Text: Ingrid Opstad | Photos © Helmerfoto
F ocusing exclusively on responsibly sourced, ethically manufactured, luxury, bespoke pieces, Cashmere House is today the largest importer of Mongolian cashmere into Norway. Located in Oslo, this family-run business provides exclusive cashmere garments and accessories to the Scandinavian market, all of which are lovingly manufactured in Mongolia, using only the finest quality pure Mongolian cashmere.
“In Mongolia, cashmere is the greatest pride and joy, and it’s something we are very fortunate to be able to bring to Scandinavia,” says Cashmere House owner Morten Minde. He started this small, family-owned business in 2010, with his wife Narangerel Molom.
“Since my wife is from Mongolia, we have a natural connection with the country, which creates a great export opportunity. We travel there several times each year and have personal relationships with the herders and the factories, and with their workers, who lovingly produce our pieces,” Minde explains. “Because of our unique relationship with these people, we also have the opportunity to choose from the best quality items produced each season. This gives our business the distinction it has, with many exclusive and unique garments that no one else in Norway can supply.” He adds that customers often are unaware of the exclusivity of cashmere. “It’s only when they put on a cashmere sweater and the customer can feel the quality that they get that ‘wow’ moment.”
Quality, not quantity
With a focus solely on Mongolian cashmere, quality and not quantity is the driving force at Norway’s Cashmere House, unlike in some other manufacturing countries. Mongolia is currently the second largest producer of Cashmere and produces around 30 per cent of the world’s total cashmere crop. “What very few people know, and something that is reflected in the price, is that cashmere is an extremely scarce product,” says Minde. “Annually, there are only about ten million pure cashmere garments produced in the world every year, mainly in China, Scotland and Italy, but these countries all use Mongolian cashmere, due to its unique characteristics.” He adds: “One goat will only produce enough pure cashmere to create two to three sweaters in its whole lifetime!”
Cashmere has several highly valued characteristics. “A garment can be up to eight times warmer than wool, yet, at the same time, feels easier to wear. The garment will feel warm when the temperature is cold and cool when it’s hot – perfect for the Scandinavian climate,” Minde points out.
For the Scandinavian market
“A cashmere sweater, cardigan or scarf from our suppliers becomes a piece you will cherish for many years, if you treat it the best way. And it will only get softer and softer the more you use it,” Minde says, with a smile. He stresses the importance of only purchasing cashmere items of the best quality and explains that Mongolian cashmere is known for its exceptional quality, as well as for its strong, long fibres, which results in less pilling on the garments.

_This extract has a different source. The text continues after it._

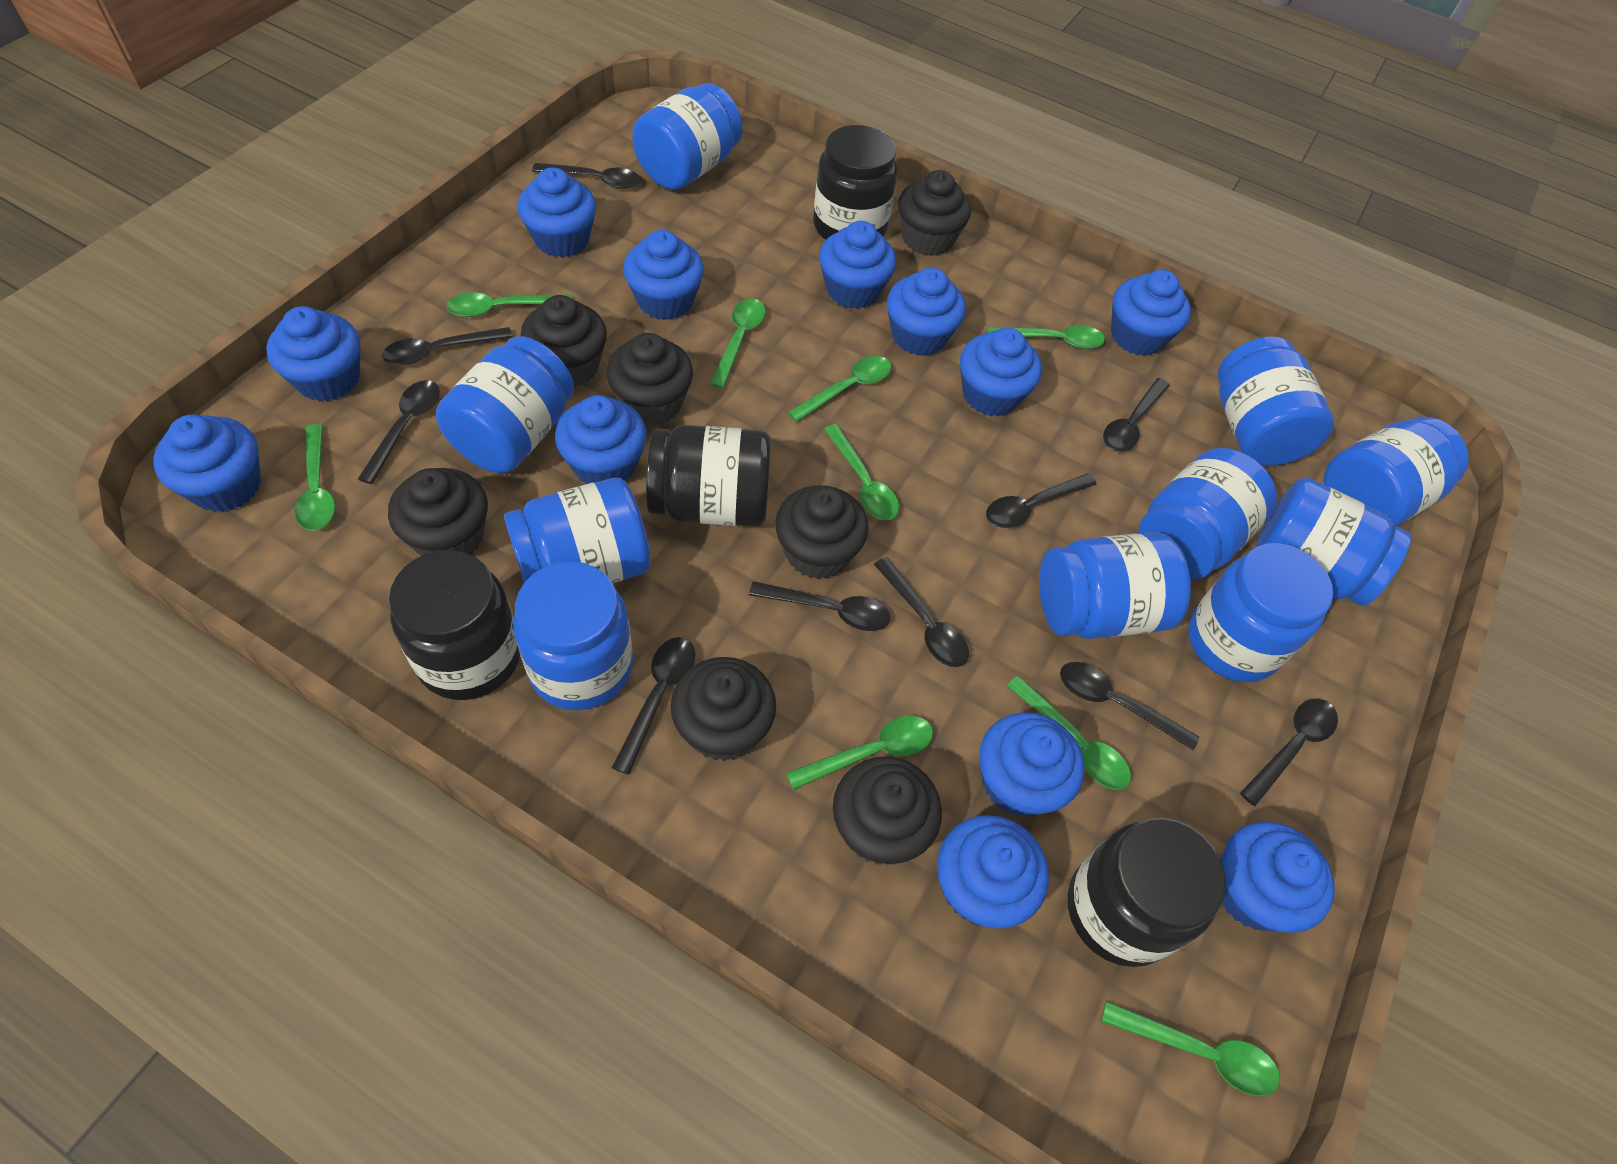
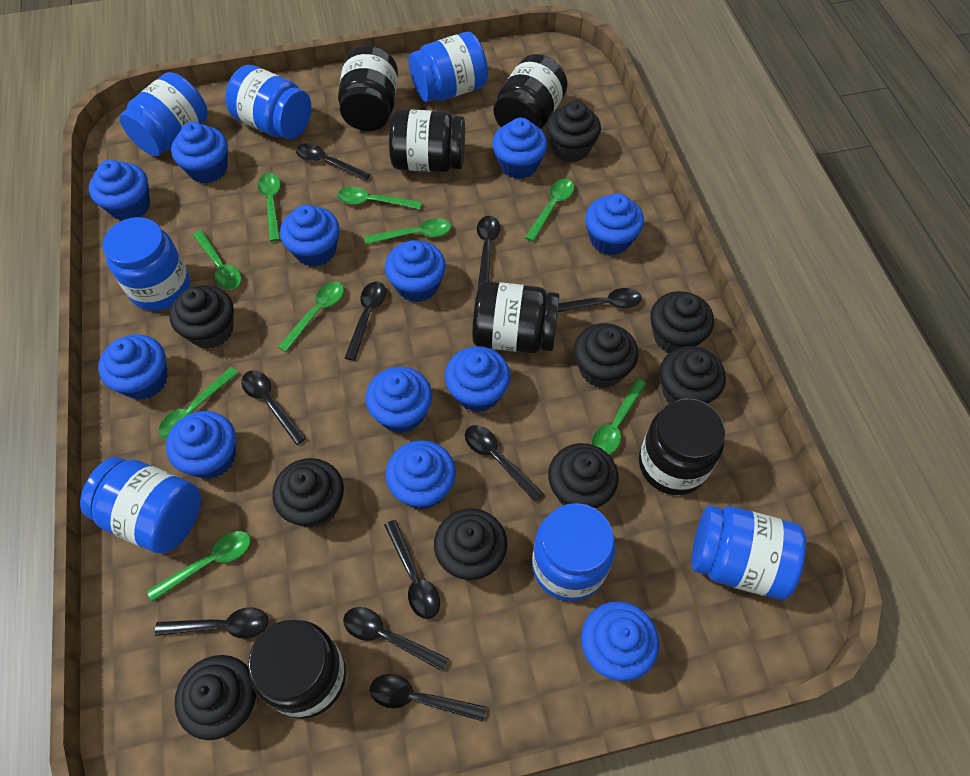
black cupcake: 7 -> 9
black jar: 4 -> 6
blue jar: 10 -> 7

With exclusive design and limited collections, Cashmere House offers products with standardised sizes, created especially for the Scandinavian market. “Our team is working hard to find the best products, and our goal is to provide the very best quality and timeless design all year long,” Minde promises.

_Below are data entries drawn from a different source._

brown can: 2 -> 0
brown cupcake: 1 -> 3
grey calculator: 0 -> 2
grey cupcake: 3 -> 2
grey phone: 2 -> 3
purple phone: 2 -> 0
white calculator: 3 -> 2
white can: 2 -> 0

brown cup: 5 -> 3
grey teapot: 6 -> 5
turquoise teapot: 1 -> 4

This winter’s new clothing collection focuses on gifts, combining quality with a sprinkle of the ultimate luxury from the cashmere world. Stop by the lovely shop at Bekkestua or at one of their pop-up stores. Alternatively, all items are available at the Cashmere House webshop.
What is cashmere?
Cashmere is the fine fibre obtained from cashmere goats (Capra hircus laniger), which live only in central Asia. The cashmere fibre is gently removed from the goats using traditional hand-combing methods. Cashmere House cashmere is not cut or sheared using electrical clippers, which can stress and/or harm the animals. It is the undercoat of the goat that is used. This provides the perfect insulation for them during the extreme Mongolian winters, where it can be as cold as minus 50 degrees Celsius in the winters and over 40 degrees in summer. Here, only the strongest animals with the best quality of cashmere survive, and it is this cashmere that is used in Cashmere House’s production. Approximately 30 per cent of the world’s annual cashmere crop comes from Mongolia. Mongolian cashmere is characterised as the longest natural cashmere fibre in the world, and is also the warmest, due to Mongolia’s extreme climate.
How to care for cashmere?
Always follow the care instructions attached to each garment. Cashmere garments should be regularly washed at 30 degrees, using a non-biological detergent. If the item is washed too hot, the fibres may become broken and matted. This is called felting. A cashmere garment from Cashmere House should be washed regularly after use and dried flat at room temperature. When you have finished using your cashmere clothing for the season, it is important to keep items clean and to store them in a sealed container or bag to prevent insect damage.